Data for the task >>
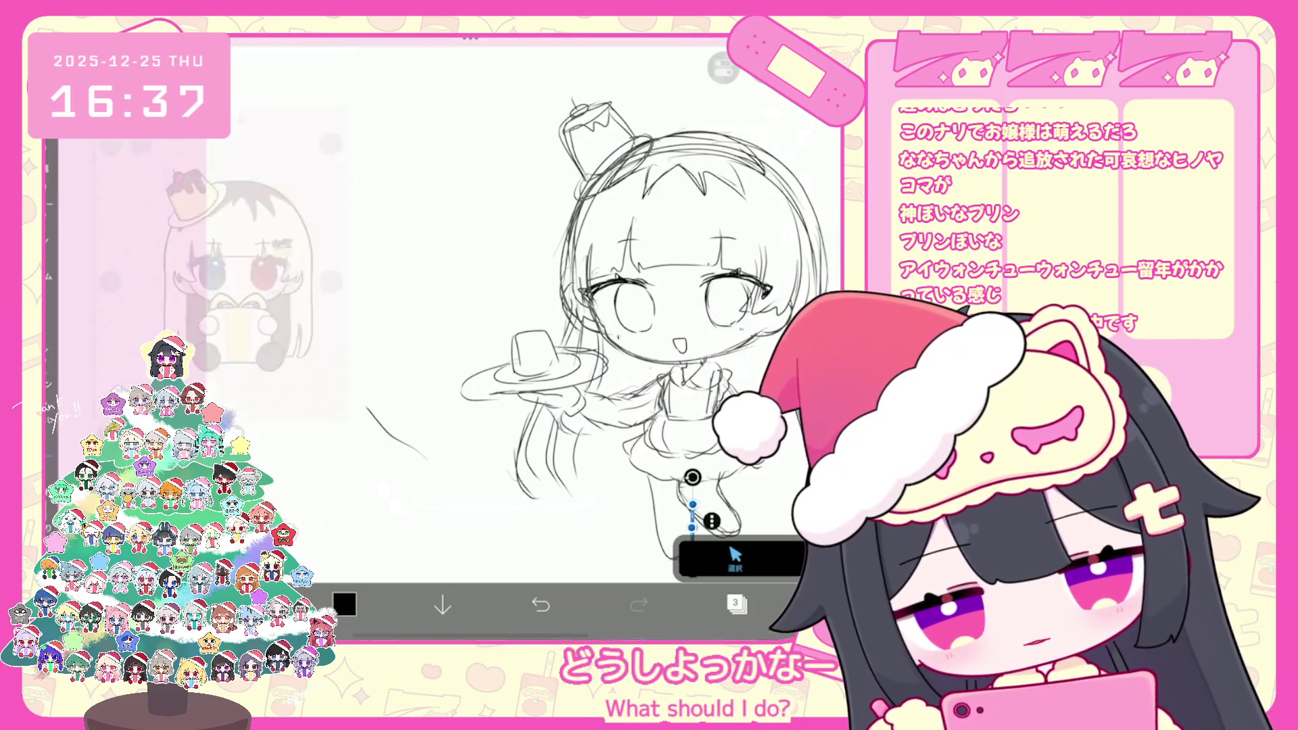
Select the stray line left of the figure and delete it
{"action": "mouse_move", "coordinate": [364, 396]}
{"action": "left_mouse_down"}
{"action": "mouse_move", "coordinate": [565, 533]}
{"action": "mouse_move", "coordinate": [573, 498]}
{"action": "left_mouse_up"}
{"action": "left_click", "coordinate": [764, 68]}
{"action": "left_click", "coordinate": [585, 335]}
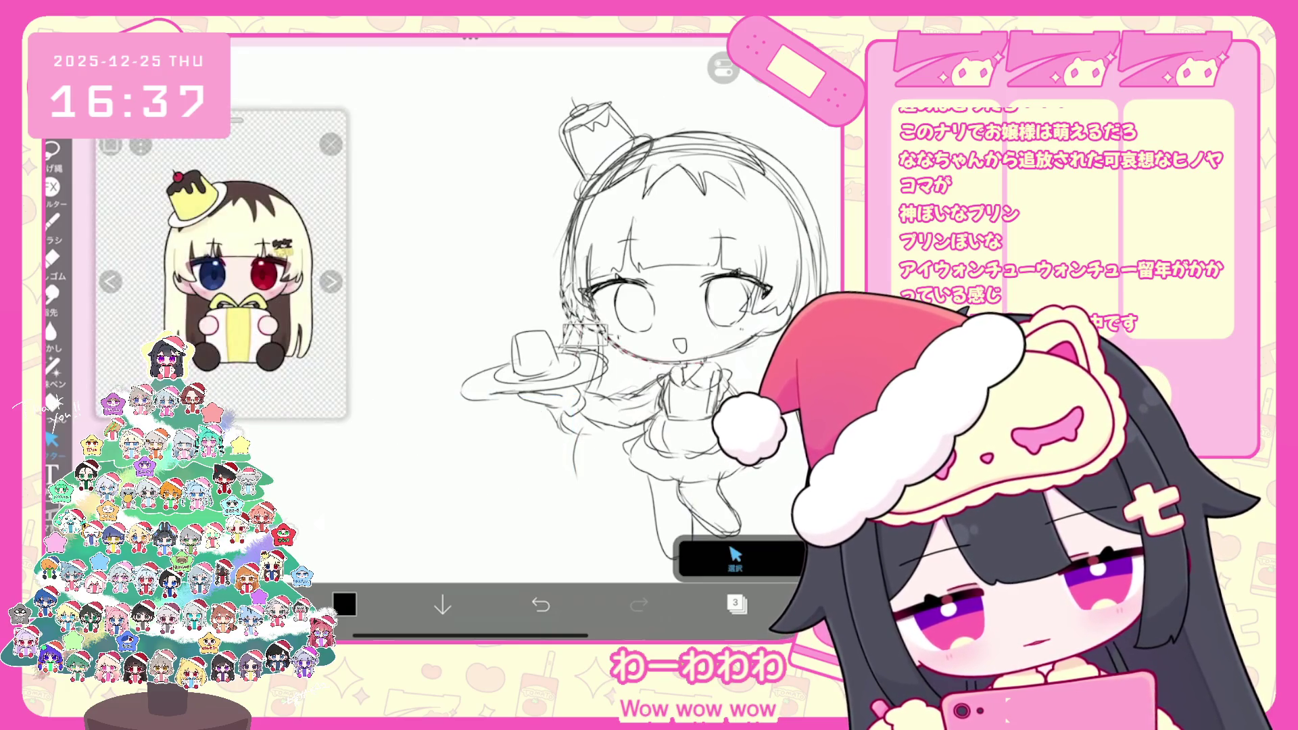
{"action": "scroll", "coordinate": [621, 311], "scroll_direction": "up", "scroll_amount": 2}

Problem description >>
Output the records exactly, pictures excluded.

Answer space >>
Select the stray line left of the figure and delete it
{"action": "mouse_move", "coordinate": [364, 396]}
{"action": "left_mouse_down"}
{"action": "mouse_move", "coordinate": [565, 533]}
{"action": "mouse_move", "coordinate": [573, 498]}
{"action": "left_mouse_up"}
{"action": "left_click", "coordinate": [764, 68]}
{"action": "left_click", "coordinate": [585, 335]}
{"action": "scroll", "coordinate": [621, 311], "scroll_direction": "up", "scroll_amount": 2}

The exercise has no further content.